Fundamentals of Statistics
Introduction
What is statistics? Here is the definition found on Wikipedia: "Statistics is the study of the collection, organization, analysis, interpretation, and presentation of data." (Statistics). This definition suggests three main components of statistics: data collection, measurement and analysis. Data analysis appears to be especially useful for a trader as information received is provided by the broker or via a trading terminal and is already measured.
Modern traders (mostly) use technical analysis to decide whether to buy or sell. They deal with statistics in virtually everything they do when using a certain indicator or trying to predict the level of prices for the upcoming period. Indeed, a price fluctuation chart itself represents certain statistics of a share or currency in time. It is therefore very important to understand the basic principles of statistics underlying the majority of mechanisms that facilitate the decision making process for a trader.

(Images with keypoint coordinates)

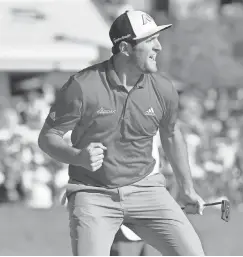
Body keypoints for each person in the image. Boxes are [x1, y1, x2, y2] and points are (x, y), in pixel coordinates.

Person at [38, 10, 205, 256]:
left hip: (147, 189)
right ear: (125, 48)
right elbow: (47, 137)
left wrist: (187, 188)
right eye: (150, 40)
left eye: (157, 39)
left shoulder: (163, 89)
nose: (158, 47)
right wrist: (78, 157)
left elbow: (171, 135)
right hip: (92, 194)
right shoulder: (82, 87)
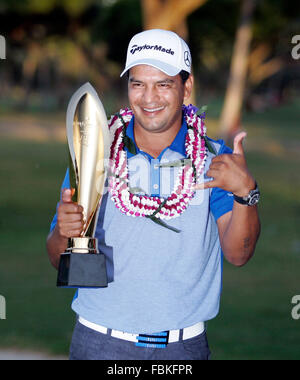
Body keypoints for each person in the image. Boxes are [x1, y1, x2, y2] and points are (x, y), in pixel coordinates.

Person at [46, 29, 261, 360]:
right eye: (138, 83)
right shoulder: (96, 151)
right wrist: (64, 231)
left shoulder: (214, 159)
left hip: (181, 349)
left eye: (163, 84)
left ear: (186, 87)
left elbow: (238, 255)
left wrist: (246, 193)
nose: (149, 97)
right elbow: (57, 257)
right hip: (99, 342)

WORK TO COMPLETE: Rewrite the portion of the statistics text starting with "Fundamentals of Statistics" and going on through "is already measured.", with "broker" changed to "exchange".

SOLUTION TO THIS TASK:
Fundamentals of Statistics
Introduction
What is statistics? Here is the definition found on Wikipedia: "Statistics is the study of the collection, organization, analysis, interpretation, and presentation of data." (Statistics). This definition suggests three main components of statistics: data collection, measurement and analysis. Data analysis appears to be especially useful for a trader as information received is provided by the exchange or via a trading terminal and is already measured.